## TO DO
Please reproduce the data in its entirety, word for word.

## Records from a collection

★ ★ ★

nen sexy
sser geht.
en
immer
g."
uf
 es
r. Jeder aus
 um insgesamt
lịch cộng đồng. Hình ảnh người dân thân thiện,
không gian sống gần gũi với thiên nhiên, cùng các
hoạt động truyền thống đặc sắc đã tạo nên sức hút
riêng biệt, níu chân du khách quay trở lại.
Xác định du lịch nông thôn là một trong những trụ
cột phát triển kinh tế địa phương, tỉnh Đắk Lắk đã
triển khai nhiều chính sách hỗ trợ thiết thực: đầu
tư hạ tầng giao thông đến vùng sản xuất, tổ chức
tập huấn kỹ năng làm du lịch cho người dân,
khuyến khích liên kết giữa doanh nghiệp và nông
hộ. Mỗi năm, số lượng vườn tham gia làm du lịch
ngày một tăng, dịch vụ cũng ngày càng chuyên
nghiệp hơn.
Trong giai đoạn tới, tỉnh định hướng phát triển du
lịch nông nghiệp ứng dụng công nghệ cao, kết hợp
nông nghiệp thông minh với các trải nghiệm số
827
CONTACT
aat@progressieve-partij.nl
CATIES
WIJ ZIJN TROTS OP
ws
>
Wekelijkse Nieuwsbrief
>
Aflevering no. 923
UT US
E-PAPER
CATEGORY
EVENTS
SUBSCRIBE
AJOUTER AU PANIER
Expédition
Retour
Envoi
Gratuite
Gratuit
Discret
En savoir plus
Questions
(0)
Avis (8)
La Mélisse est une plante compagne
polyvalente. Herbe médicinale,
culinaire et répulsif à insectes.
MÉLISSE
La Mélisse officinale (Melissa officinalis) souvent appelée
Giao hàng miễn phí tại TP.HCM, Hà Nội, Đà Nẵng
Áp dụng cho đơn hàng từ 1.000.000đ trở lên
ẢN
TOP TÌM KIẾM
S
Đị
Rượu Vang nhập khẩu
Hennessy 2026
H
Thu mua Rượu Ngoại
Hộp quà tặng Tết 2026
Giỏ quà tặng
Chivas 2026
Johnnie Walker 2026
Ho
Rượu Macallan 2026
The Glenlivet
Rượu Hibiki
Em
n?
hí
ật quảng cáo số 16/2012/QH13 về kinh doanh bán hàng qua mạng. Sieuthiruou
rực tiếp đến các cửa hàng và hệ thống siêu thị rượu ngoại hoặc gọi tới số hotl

★ ★ ★

## RESULT
nen sexy
sser geht.
en
immer
g."
uf
 es
r. Jeder aus
 um insgesamt
lịch cộng đồng. Hình ảnh người dân thân thiện,
không gian sống gần gũi với thiên nhiên, cùng các
hoạt động truyền thống đặc sắc đã tạo nên sức hút
riêng biệt, níu chân du khách quay trở lại.
Xác định du lịch nông thôn là một trong những trụ
cột phát triển kinh tế địa phương, tỉnh Đắk Lắk đã
triển khai nhiều chính sách hỗ trợ thiết thực: đầu
tư hạ tầng giao thông đến vùng sản xuất, tổ chức
tập huấn kỹ năng làm du lịch cho người dân,
khuyến khích liên kết giữa doanh nghiệp và nông
hộ. Mỗi năm, số lượng vườn tham gia làm du lịch
ngày một tăng, dịch vụ cũng ngày càng chuyên
nghiệp hơn.
Trong giai đoạn tới, tỉnh định hướng phát triển du
lịch nông nghiệp ứng dụng công nghệ cao, kết hợp
nông nghiệp thông minh với các trải nghiệm số
827
CONTACT
aat@progressieve-partij.nl
CATIES
WIJ ZIJN TROTS OP
ws
>
Wekelijkse Nieuwsbrief
>
Aflevering no. 923
UT US
E-PAPER
CATEGORY
EVENTS
SUBSCRIBE
AJOUTER AU PANIER
Expédition
Retour
Envoi
Gratuite
Gratuit
Discret
En savoir plus
Questions
(0)
Avis (8)
La Mélisse est une plante compagne
polyvalente. Herbe médicinale,
culinaire et répulsif à insectes.
MÉLISSE
La Mélisse officinale (Melissa officinalis) souvent appelée
Giao hàng miễn phí tại TP.HCM, Hà Nội, Đà Nẵng
Áp dụng cho đơn hàng từ 1.000.000đ trở lên
ẢN
TOP TÌM KIẾM
S
Đị
Rượu Vang nhập khẩu
Hennessy 2026
H
Thu mua Rượu Ngoại
Hộp quà tặng Tết 2026
Giỏ quà tặng
Chivas 2026
Johnnie Walker 2026
Ho
Rượu Macallan 2026
The Glenlivet
Rượu Hibiki
Em
n?
hí
ật quảng cáo số 16/2012/QH13 về kinh doanh bán hàng qua mạng. Sieuthiruou
rực tiếp đến các cửa hàng và hệ thống siêu thị rượu ngoại hoặc gọi tới số hotl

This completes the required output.